Prison Notes: The Man Died by Wole Soyinka
This immensely intriguing book on the 1986 Nobel Laureate’s incarceration in the course of the Civil War stretches the very limits just how much power words can be made to pack and deliver. It sides with the indomitable human spirit, and regardless of whether one agrees with Soyinka’s actions, “The Man Died” contains some of the most beautiful sentences in Nigerian writing and one of the most resolute indictments of tyranny ever.


Fountainhead by Ayn Rand
Written by American philosopher, Ayn Rand, this story of architect Howard Roark - who has a unique aesthetic and philosophical vision - is an American classic. Roark stands against a society that demands conformity out of fear, and against the mindset of the “second-hander”. He affirms a positive Egoism, of neither living for others nor living through others. It is a book of great instruction, especially for the creative thinker, writer or artist.

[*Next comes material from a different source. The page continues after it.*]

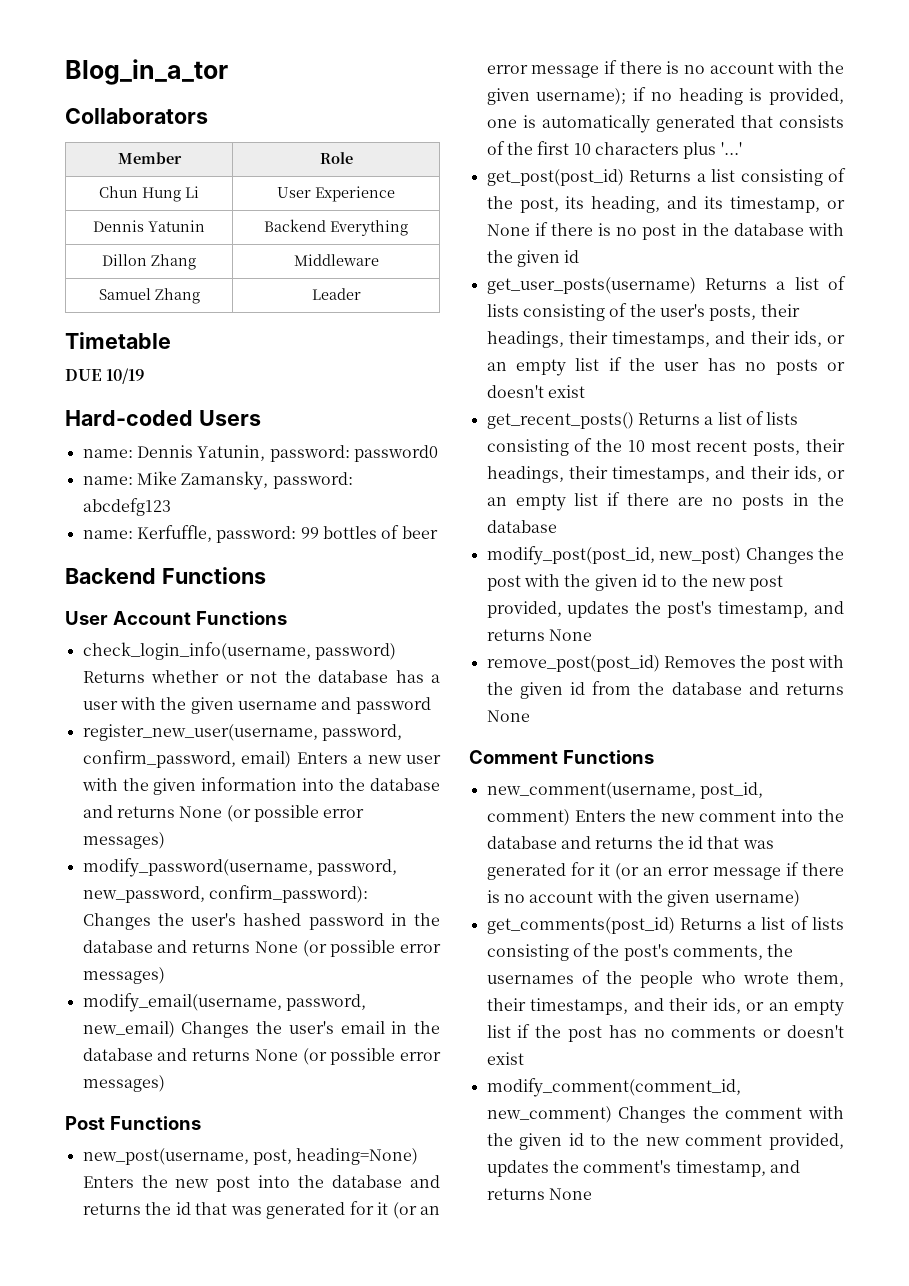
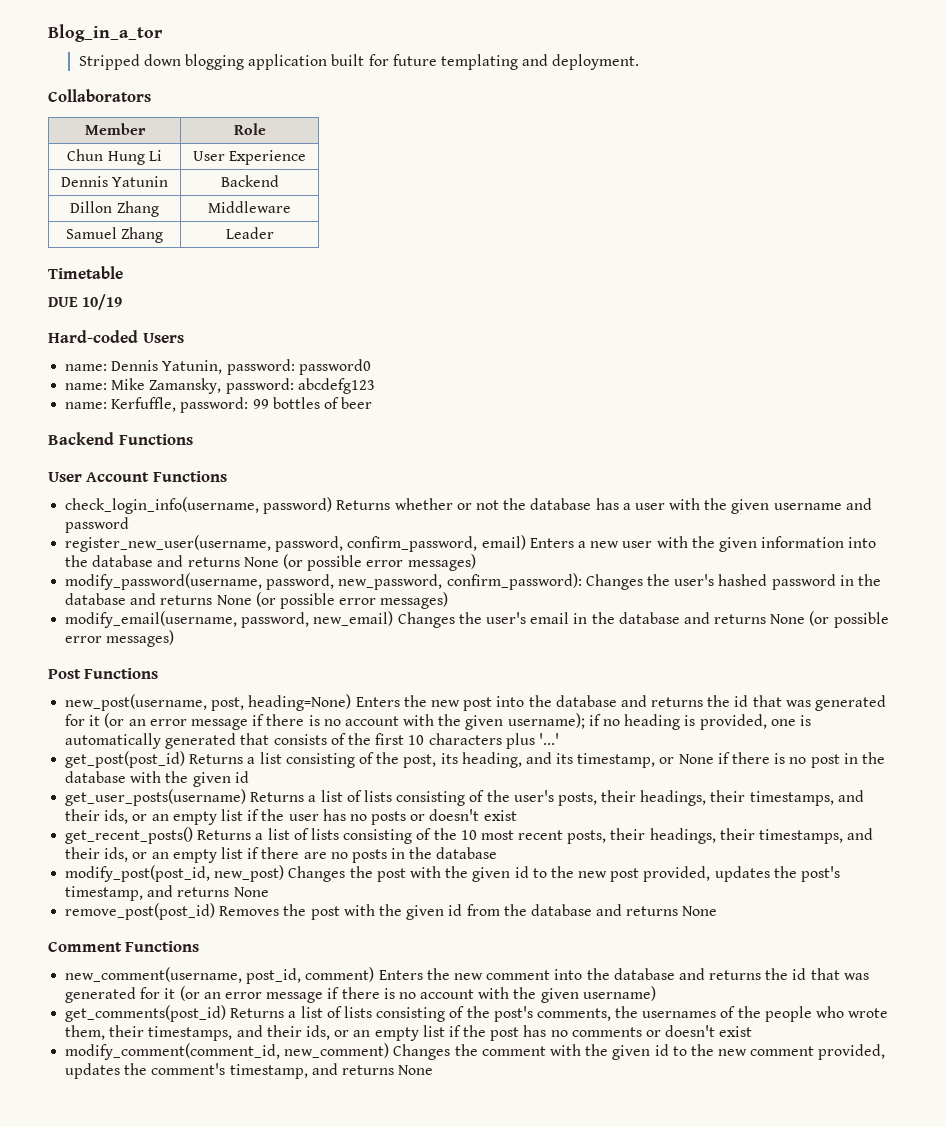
(228, 72) none -> [78,54,640,70] // Stripped down blogging application built for future templating and deployment.
[330,220,408,236] Everything -> (279, 181) none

Disgrace by J. M. Coetzee 
In this brilliant novel, Coetzee foreshadows the tragedy of academic David Lurie, in the works of Milton and in the life of Byron—both of whom the soon-to-be-disgraced professor teaches his students. And, just when he thinks he will retire to the indifference of the countryside, a rape of his daughter shows how impossible it is to escape the human incidence of our individual freedoms. A complex, elegant story on many levels—deserves to be read time and time again.


Arrow of God by Chinua Achebe
Perhaps one of the best realised of Achebe’s characters is Ezeulu, he is positively heroic and even when he is crushed and broken at the end of the story, we feel a part of his story, and his loss of dignity is an indictment on us. We are involved. For when Ezeulu stands resolutely against his umunna, in line with his priestly principles, he embodies the artist-in-society. And so what if he loses? The story of all that is all his.